FREISTADT. Seit Anfang Mai ist das Entsorgen von Restabfall im Altstoffsammelzentrum (ASZ) Freistadt nur noch in orangen Säcken mit der Aufschrift „Restabfall – ASZ Freistadt“ möglich. Das Projekt "Orange" ist ein Pilotprojekt der Stadtgemeinde Freistadt in Zusammenarbeit mit dem Bezirksabfallverband. Das ursprüngliche Angebot an Sackgrößen wurde nun um einen 60-Liter-Sack erweitert. Die entsprechende Änderung der Abfallgebührenordnung wurde in der jüngsten Gemeinderatssitzung beschlossen.
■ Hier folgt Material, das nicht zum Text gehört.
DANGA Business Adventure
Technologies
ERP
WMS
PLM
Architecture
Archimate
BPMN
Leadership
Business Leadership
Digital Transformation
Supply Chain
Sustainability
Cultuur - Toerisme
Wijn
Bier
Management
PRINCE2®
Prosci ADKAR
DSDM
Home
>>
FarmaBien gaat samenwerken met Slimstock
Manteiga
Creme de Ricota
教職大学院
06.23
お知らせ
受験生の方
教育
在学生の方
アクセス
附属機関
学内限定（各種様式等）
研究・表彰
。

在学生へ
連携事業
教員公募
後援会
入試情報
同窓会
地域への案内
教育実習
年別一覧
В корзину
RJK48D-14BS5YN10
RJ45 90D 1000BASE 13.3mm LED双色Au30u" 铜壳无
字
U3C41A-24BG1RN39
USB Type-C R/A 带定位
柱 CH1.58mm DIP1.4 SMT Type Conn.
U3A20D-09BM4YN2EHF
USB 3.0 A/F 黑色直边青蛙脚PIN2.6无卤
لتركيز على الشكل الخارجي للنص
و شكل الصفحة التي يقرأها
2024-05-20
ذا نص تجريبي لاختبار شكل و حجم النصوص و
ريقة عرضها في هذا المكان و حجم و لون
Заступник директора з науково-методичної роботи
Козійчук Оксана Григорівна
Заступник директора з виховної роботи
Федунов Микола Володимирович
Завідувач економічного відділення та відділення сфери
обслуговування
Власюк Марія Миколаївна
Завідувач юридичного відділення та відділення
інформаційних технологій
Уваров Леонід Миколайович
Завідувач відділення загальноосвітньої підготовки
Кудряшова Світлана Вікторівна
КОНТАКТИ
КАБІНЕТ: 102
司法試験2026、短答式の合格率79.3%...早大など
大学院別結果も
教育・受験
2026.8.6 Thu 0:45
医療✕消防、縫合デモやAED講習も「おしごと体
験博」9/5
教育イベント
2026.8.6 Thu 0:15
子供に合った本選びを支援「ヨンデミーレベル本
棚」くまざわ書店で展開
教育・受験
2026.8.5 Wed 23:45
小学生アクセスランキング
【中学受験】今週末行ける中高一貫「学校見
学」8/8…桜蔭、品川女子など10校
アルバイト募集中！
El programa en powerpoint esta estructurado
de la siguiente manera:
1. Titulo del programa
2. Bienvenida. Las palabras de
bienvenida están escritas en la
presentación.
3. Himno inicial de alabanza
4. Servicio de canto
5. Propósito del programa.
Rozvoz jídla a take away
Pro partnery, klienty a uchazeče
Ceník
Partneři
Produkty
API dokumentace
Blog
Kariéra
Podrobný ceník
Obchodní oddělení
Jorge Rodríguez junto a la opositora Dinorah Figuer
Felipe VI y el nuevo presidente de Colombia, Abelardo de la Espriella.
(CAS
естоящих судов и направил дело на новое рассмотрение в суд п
Abgesehen von ein paar Ausnahmen ist das Pilotprojekt sehr gut angelaufen. Das beweisen die rückläufigen Restmüllmengen im ASZ. „Unser großes Ziel, den Restmüllberg zu reduzieren, wurde erreicht. Ich höre von vielen Menschen, dass sie jetzt besser auf die Mülltrennung achten“, sagt Bürgermeisterin Elisabeth Paruta-Teufer. „Es ist klar, dass das Projekt noch nicht zu 100 Prozent ausgereift ist. Als Pilotgemeinde können wir auf keine Erfahrungswerte zurückgreifen oder Vergleiche mit anderen anstellen. Im Herbst werden wir evaluieren und dann gegebenenfalls Anpassungen vornehmen."